予兆は、3日前にすでにありました。弟夫婦の欠席が急遽決まってしまい、2人分の席が空席となってしまいます。この食事会の幹事役を務めるうちの父親、この事態に対しこんな決断を下します。
「まあ2人分の食事くらい、ほかの誰かが食べるだろう。予約はそのままにしとこう。」
ちなみに会場はお寺の近くの日本料理店です。某ホテルの最上階にある、比較的名の知れたお店です。そんなところでこのような狼藉を働こうというのですから、思わず苦笑まじりに
「余るくらい食事を出すなんて、中国流だね。」
とちょっとした皮肉を言ってやりました。食い意地の張ったうちの一家ならいざ知らず、親族の集まる席でそりゃないでしょ。それに、お店の格を考えたらちょっと考えられない決断ですよね。
さてさて、当日です。
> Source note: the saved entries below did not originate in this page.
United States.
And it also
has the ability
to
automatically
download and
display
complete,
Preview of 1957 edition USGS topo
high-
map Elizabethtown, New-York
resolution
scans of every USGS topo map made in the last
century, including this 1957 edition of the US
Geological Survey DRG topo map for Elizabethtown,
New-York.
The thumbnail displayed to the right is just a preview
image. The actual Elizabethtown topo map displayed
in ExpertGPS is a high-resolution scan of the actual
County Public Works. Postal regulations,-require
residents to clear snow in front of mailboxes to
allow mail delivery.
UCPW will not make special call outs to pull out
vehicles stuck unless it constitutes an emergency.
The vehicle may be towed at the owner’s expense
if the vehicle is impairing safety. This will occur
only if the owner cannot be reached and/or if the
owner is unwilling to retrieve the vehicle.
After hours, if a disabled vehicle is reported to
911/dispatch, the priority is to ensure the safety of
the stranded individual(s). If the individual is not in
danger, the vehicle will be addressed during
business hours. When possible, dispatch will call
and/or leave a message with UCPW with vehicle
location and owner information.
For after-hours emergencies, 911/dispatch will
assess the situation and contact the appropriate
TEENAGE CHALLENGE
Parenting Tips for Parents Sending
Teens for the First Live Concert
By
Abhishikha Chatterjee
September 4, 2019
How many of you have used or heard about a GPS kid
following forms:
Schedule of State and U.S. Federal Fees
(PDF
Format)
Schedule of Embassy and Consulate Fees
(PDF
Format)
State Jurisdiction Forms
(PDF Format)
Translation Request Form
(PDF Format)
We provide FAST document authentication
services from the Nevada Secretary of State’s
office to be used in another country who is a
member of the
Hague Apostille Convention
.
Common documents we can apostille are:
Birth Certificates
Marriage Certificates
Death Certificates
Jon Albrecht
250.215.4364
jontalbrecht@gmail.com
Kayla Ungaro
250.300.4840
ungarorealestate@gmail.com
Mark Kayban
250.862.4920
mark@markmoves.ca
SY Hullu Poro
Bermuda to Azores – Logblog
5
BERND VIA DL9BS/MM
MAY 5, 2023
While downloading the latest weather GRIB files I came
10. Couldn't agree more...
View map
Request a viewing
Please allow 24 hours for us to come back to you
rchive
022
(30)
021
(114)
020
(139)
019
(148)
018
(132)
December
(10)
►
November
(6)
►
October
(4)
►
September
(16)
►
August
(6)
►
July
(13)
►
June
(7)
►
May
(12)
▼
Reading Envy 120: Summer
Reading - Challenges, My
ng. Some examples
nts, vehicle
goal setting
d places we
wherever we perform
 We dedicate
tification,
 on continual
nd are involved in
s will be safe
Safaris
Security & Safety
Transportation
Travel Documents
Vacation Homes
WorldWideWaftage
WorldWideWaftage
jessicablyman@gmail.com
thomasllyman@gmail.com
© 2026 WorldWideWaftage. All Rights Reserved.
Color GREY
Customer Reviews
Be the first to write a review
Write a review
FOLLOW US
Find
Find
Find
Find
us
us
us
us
仕事が長引いて開始約1時間後に到着してみたら、ある意味で宴もたけなわでした。うちの母方の親戚は飲む人が少なくて(というか飲む人は比較的早死にしてしまい)、大騒ぎ、馬鹿騒ぎにはなりません。和やかな歓談風景です。われわれはそれで特に不満もなく楽しみます。
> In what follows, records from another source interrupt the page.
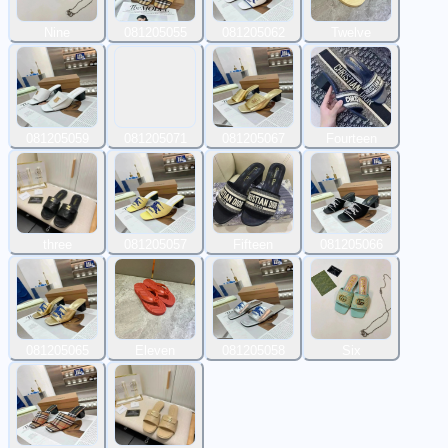
Nine
081205055
081205062
Twelve
081205059
081205071
081205067
Fourteen
three
081205057
Fifteen
081205066
081205065
Eleven
081205058
Six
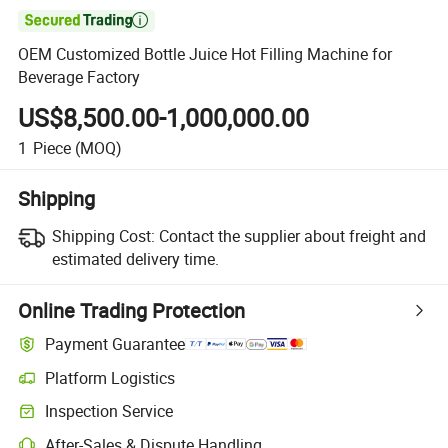

OEM Customized Bottle Juice Hot Filling Machine for
Beverage Factory
US$8,500.00-1,000,000.00
1
Piece
(MOQ)
Shipping
Shipping Cost:
Contact the supplier about freight and
estimated delivery time.
Online Trading Protection
Payment Guarantee
Platform Logistics
Clearer shipment tracking with platform-supported logistics.
Inspection Service
Optional pre-shipment inspection for quality and quantity checks.
After-Sales & Dispute Handling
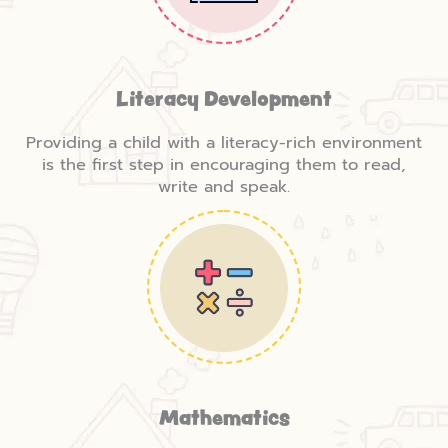
Literacy Development
Providing a child with a literacy-rich environment
is the first step in encouraging them to read,
write and speak.
Mathematics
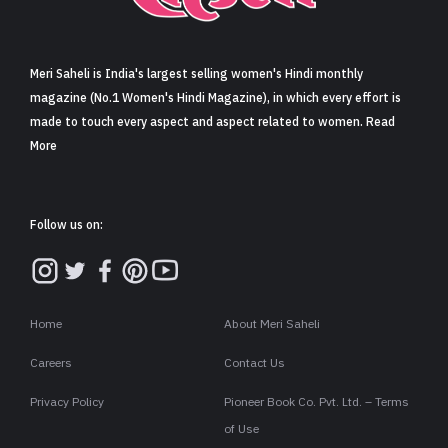
Sign in
Meri Saheli is India's largest selling women's Hindi monthly
magazine (No.1 Women's Hindi Magazine), in which every effort is
made to touch every aspect and aspect related to women. Read
More
Follow us on:
Home
About Meri Saheli
Careers
Contact Us
Privacy Policy
Pioneer Book Co. Pvt. Ltd. – Terms
of Use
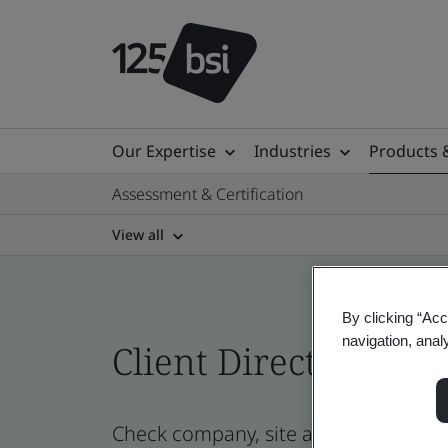
Our Expertise
Industries
Products 
Assessment & Certification
View all
By clicking “Acc
navigation, anal
Client Directory cert
Check company, site and product certi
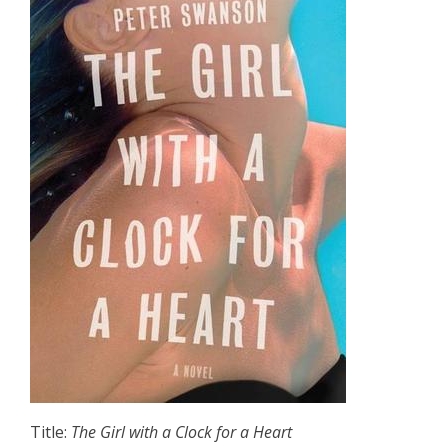
Title:
The Girl with a Clock for a Heart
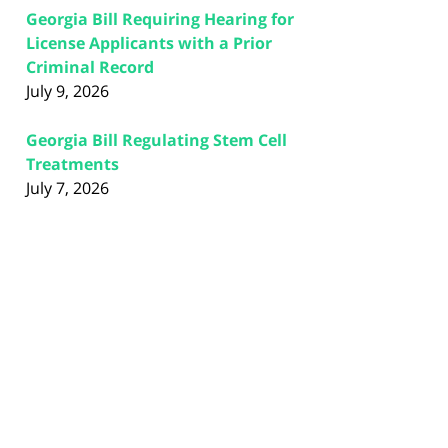
Georgia Bill Requiring Hearing for
License Applicants with a Prior
Criminal Record
July 9, 2026
Georgia Bill Regulating Stem Cell
Treatments
July 7, 2026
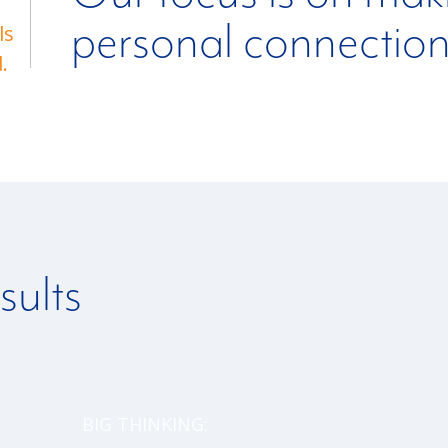
personal connectio
ls
.
sults
BIG THINKING:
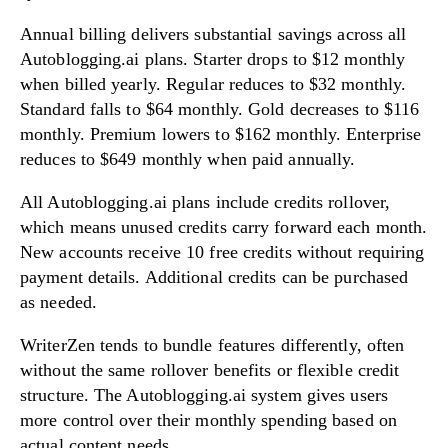
Annual billing delivers substantial savings across all
Autoblogging.ai plans. Starter drops to $12 monthly
when billed yearly. Regular reduces to $32 monthly.
Standard falls to $64 monthly. Gold decreases to $116
monthly. Premium lowers to $162 monthly. Enterprise
reduces to $649 monthly when paid annually.
All Autoblogging.ai plans include credits rollover,
which means unused credits carry forward each month.
New accounts receive 10 free credits without requiring
payment details. Additional credits can be purchased
as needed.
WriterZen tends to bundle features differently, often
without the same rollover benefits or flexible credit
structure. The Autoblogging.ai system gives users
more control over their monthly spending based on
actual content needs.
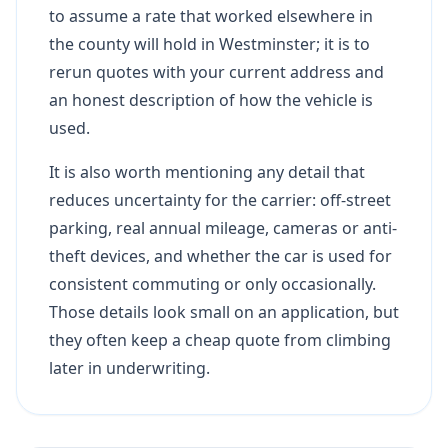
to assume a rate that worked elsewhere in
the county will hold in Westminster; it is to
rerun quotes with your current address and
an honest description of how the vehicle is
used.
It is also worth mentioning any detail that
reduces uncertainty for the carrier: off-street
parking, real annual mileage, cameras or anti-
theft devices, and whether the car is used for
consistent commuting or only occasionally.
Those details look small on an application, but
they often keep a cheap quote from climbing
later in underwriting.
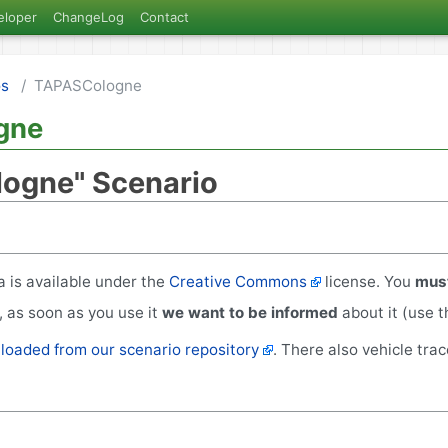
eloper
ChangeLog
Contact
os
TAPASCologne
gne
ogne" Scenario
 is available under the
Creative Commons
license. You
must
 as soon as you use it
we want to be informed
about it (use 
oaded from our scenario repository
. There also vehicle tra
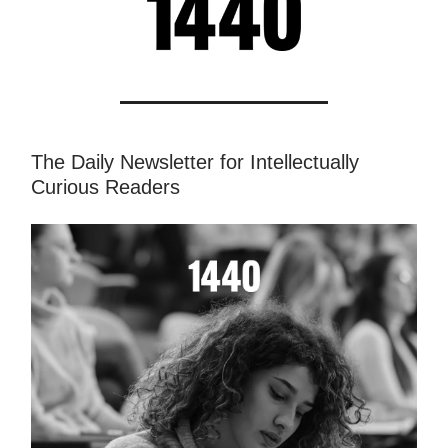
The Daily Newsletter for Intellectually
Curious Readers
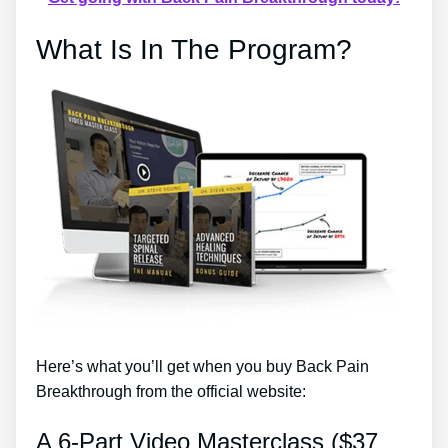
What Is In The Program?
Here’s what you’ll get when you buy Back Pain
Breakthrough from the official website:
A 6-Part Video Masterclass ($37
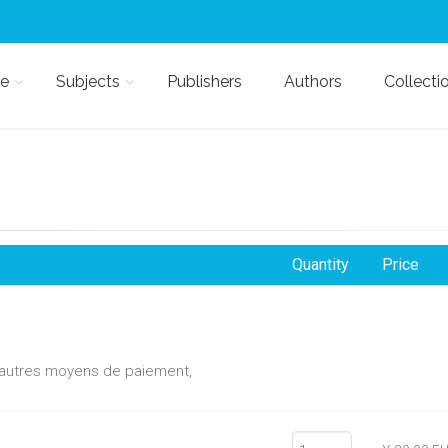
e
Subjects
Publishers
Authors
Collecti
Quantity
Price
d'autres moyens de paiement,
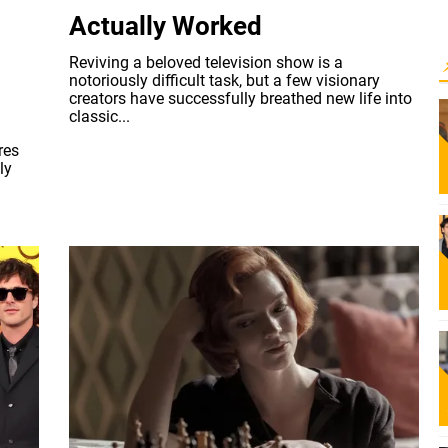
Actually Worked
Reviving a beloved television show is a
notoriously difficult task, but a few visionary
creators have successfully breathed new life into
classic...
res
ly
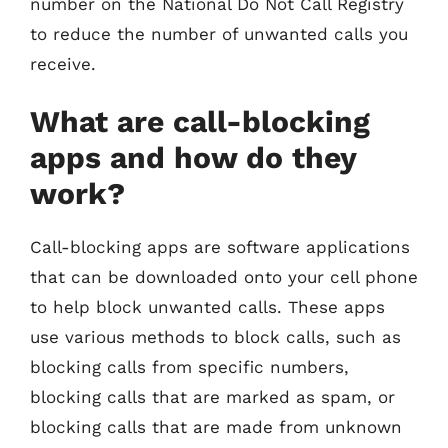
number on the National Do Not Call Registry
to reduce the number of unwanted calls you
receive.
What are call-blocking
apps and how do they
work?
Call-blocking apps are software applications
that can be downloaded onto your cell phone
to help block unwanted calls. These apps
use various methods to block calls, such as
blocking calls from specific numbers,
blocking calls that are marked as spam, or
blocking calls that are made from unknown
が、もしその光景をよくよく観察してみたら、少し異常なものに映ることでしょう。久々に会う親戚には「元気にしてた?」「今、何年生?」「早く結婚しないと」なんて話題が定番なのでしょうが、なぜかそんな会話はあまりありません。むしろ
「みよしの(広島の老舗の団子屋さんです)ってどこに移転したの?」
とか、
「大阪に旅行に行ったときに体調が悪くなって、有名なお好み焼き屋さんに行ったのに“ミニお好み焼き”しか食べられなかったのが悔しい!」
とか、そんな話ばっかりです。
ちなみに引き出物にはムッシムパネンの焼き菓子です。こちらを渡すときも親戚一同、
「あ、知ってる知ってる。よく自転車で買いに行く。」
「前、廿日市にあったでしょ。」
とまあ、そんな感じ。みなさん、情報通ですね……。
会話だけではありません。テーブルの少し向こう側に目を向けると、中学生になる従甥(いとこの息子さん)がご飯のお茶碗を追加で2人前押しつけられながらも、それをものともせずにぱくついています。「まだまだイケル」と頼もしいセリフつきで。
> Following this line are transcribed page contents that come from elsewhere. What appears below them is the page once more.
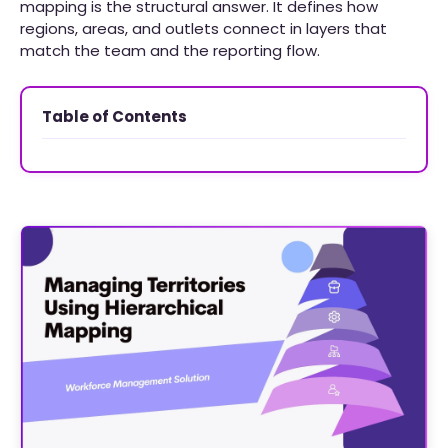
mapping is the structural answer. It defines how
regions, areas, and outlets connect in layers that
match the team and the reporting flow.
Table of Contents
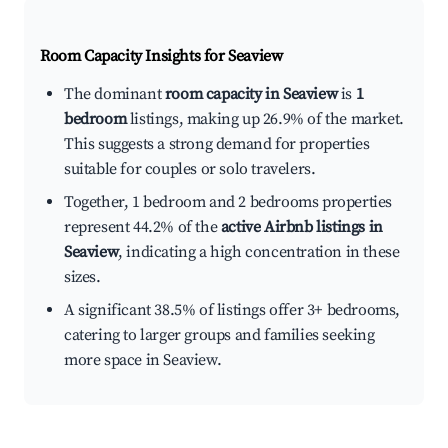
Room Capacity Insights for
Seaview
The dominant
room capacity in Seaview
is
1
bedroom
listings, making up 26.9% of the market.
This suggests a strong demand for properties
suitable for couples or solo travelers.
Together, 1 bedroom and 2 bedrooms properties
represent 44.2% of the
active Airbnb listings in
Seaview
, indicating a high concentration in these
sizes.
A significant 38.5% of listings offer 3+ bedrooms,
catering to larger groups and families seeking
more space in Seaview.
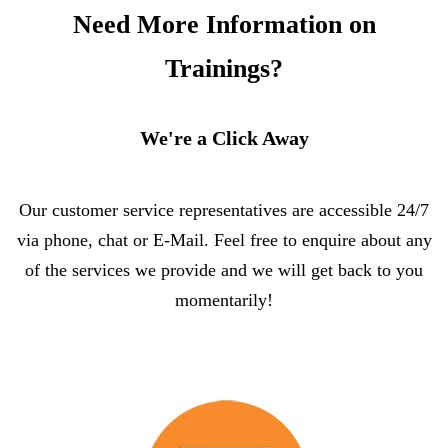
Need More Information on
Trainings?
We're a Click Away
Our customer service representatives are accessible 24/7
via phone, chat or E-Mail. Feel free to enquire about any
of the services we provide and we will get back to you
momentarily!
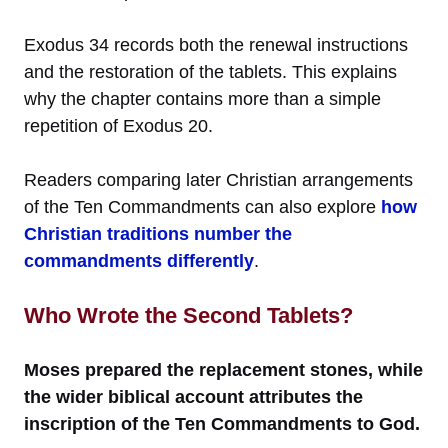
Exodus 34 records both the renewal instructions
and the restoration of the tablets. This explains
why the chapter contains more than a simple
repetition of Exodus 20.
Readers comparing later Christian arrangements
of the Ten Commandments can also explore
how
Christian traditions number the
commandments differently
.
Who Wrote the Second Tablets?
Moses prepared the replacement stones, while
the wider biblical account attributes the
inscription of the Ten Commandments to God.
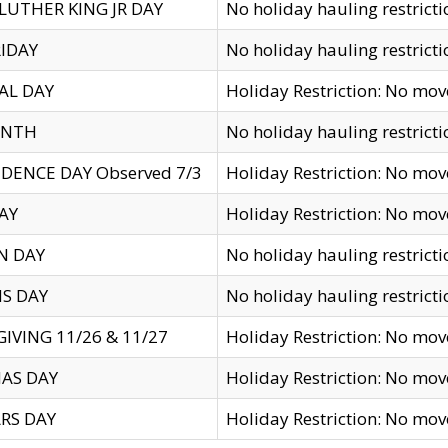
LUTHER KING JR DAY
No holiday hauling restricti
IDAY
No holiday hauling restricti
AL DAY
Holiday Restriction: No mo
ENTH
No holiday hauling restricti
DENCE DAY Observed 7/3
Holiday Restriction: No mo
AY
Holiday Restriction: No mo
N DAY
No holiday hauling restricti
S DAY
No holiday hauling restricti
IVING 11/26 & 11/27
Holiday Restriction: No mo
AS DAY
Holiday Restriction: No mo
RS DAY
Holiday Restriction: No mo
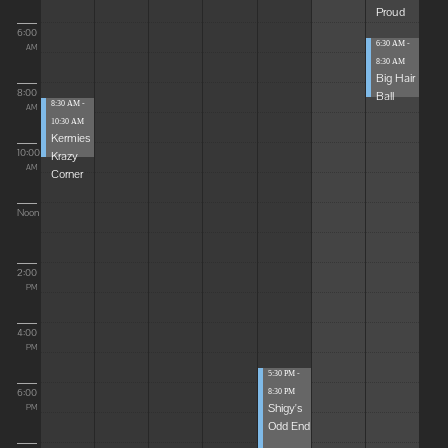
Proud
6:00
6:30 AM -
AM
8:30 AM
Big Hair
8:00
Ball
8:30 AM -
AM
10:30 AM
Kermies
10:00
Krazy
AM
Corner
Noon
2:00
PM
4:00
PM
5:30 PM -
6:00
8:30 PM
Shigy's
PM
Odd End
その姉、つまり従姪(いとこの娘さん)の席の前にはなぜか漬け物が5人前。しかもそれに大喜びしています。「へへっ、すまねぇな。」と(ある意味)今時の若い娘らしいセリフつきで。
仲間内や職場ではよく食べる方で通っている私ですが、母親に言わせれば「少食」にされてしまいます。私も職場でいただいた差し入れ(大判焼き)を1個食べた後に来ていて、ここでもお刺身を1人前余計に食べてるんですが……。
これまで、こんなに「食」に偏っているのはうちの家だけだと思っていました。まさか親戚一同こんなんだとは気づかなかったよ……。このままでは飽食の大罪により、一族郎党地獄行きは免れないので、せめて毎日の食事に感謝しながら今後も生きていくことにします。ごちそうさま。